Went through the Jane Street DS loop for a research data role in 2026. It's short on documentation so writing this up.
First thing: Jane Street does not have a large traditional DS function. The role I interviewed for was research-adjacent, closer to quant research assistant than a product DS. If you're expecting a standard SQL + A/B test + ML model interview, manage your expectations. The signal they're looking for is sharper.
What the rounds covered:
Statistics and probability: Heavy. I got asked to derive results from scratch, not just describe them. Think: conditional probability chains, Bayesian updating, distributions. One question was a variant of a classic probability puzzle with a twist that required careful reasoning. I got it wrong the first time and had to walk back. The interviewer let me re-approach, which felt intentional.

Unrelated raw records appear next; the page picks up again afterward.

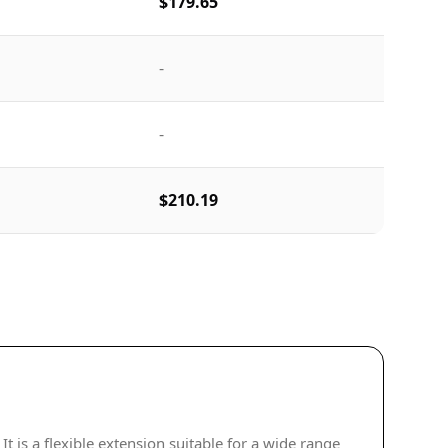
$179.65
-
-
$210.19
is a flexible extension suitable for a wide range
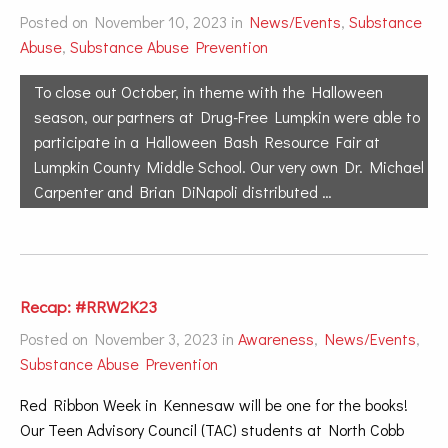
Posted on November 10, 2023 in
News/Events
,
Substance
Abuse
,
Substance Abuse Prevention
To close out October, in theme with the Halloween
season, our partners at Drug-Free Lumpkin were able to
participate in a Halloween Bash Resource Fair at
Lumpkin County Middle School. Our very own Dr. Michael
Carpenter and Brian DiNapoli distributed …
Recap: #RRW2K23
Posted on November 3, 2023 in
Awareness
,
News/Events
,
Substance Abuse Prevention
Red Ribbon Week in Kennesaw will be one for the books!
Our Teen Advisory Council (TAC) students at North Cobb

SQL: Yes, there was SQL, but it was paired with reasoning questions. Not just "write a window function," more like "given this query result, what might the underlying data problem be?" They care about whether you understand what SQL is doing, not just syntax.
Case / business reasoning: The case was more analytical than strategic. Given a dataset with anomalies, what hypotheses would you form, how would you test them, what would you do if your first hypothesis was wrong? Think: structured analysis under uncertainty.
No ML modeling round. No sklearn, no model selection, no feature engineering questions. If you're prepping ML depth for this, you're prepping for the wrong loop.
What I'd do differently: Spend more time on probability theory refreshers, not just SQL drills. The stats depth caught me more than I expected.
Overall the loop was intellectually interesting. Didn't move forward but felt like a fair process.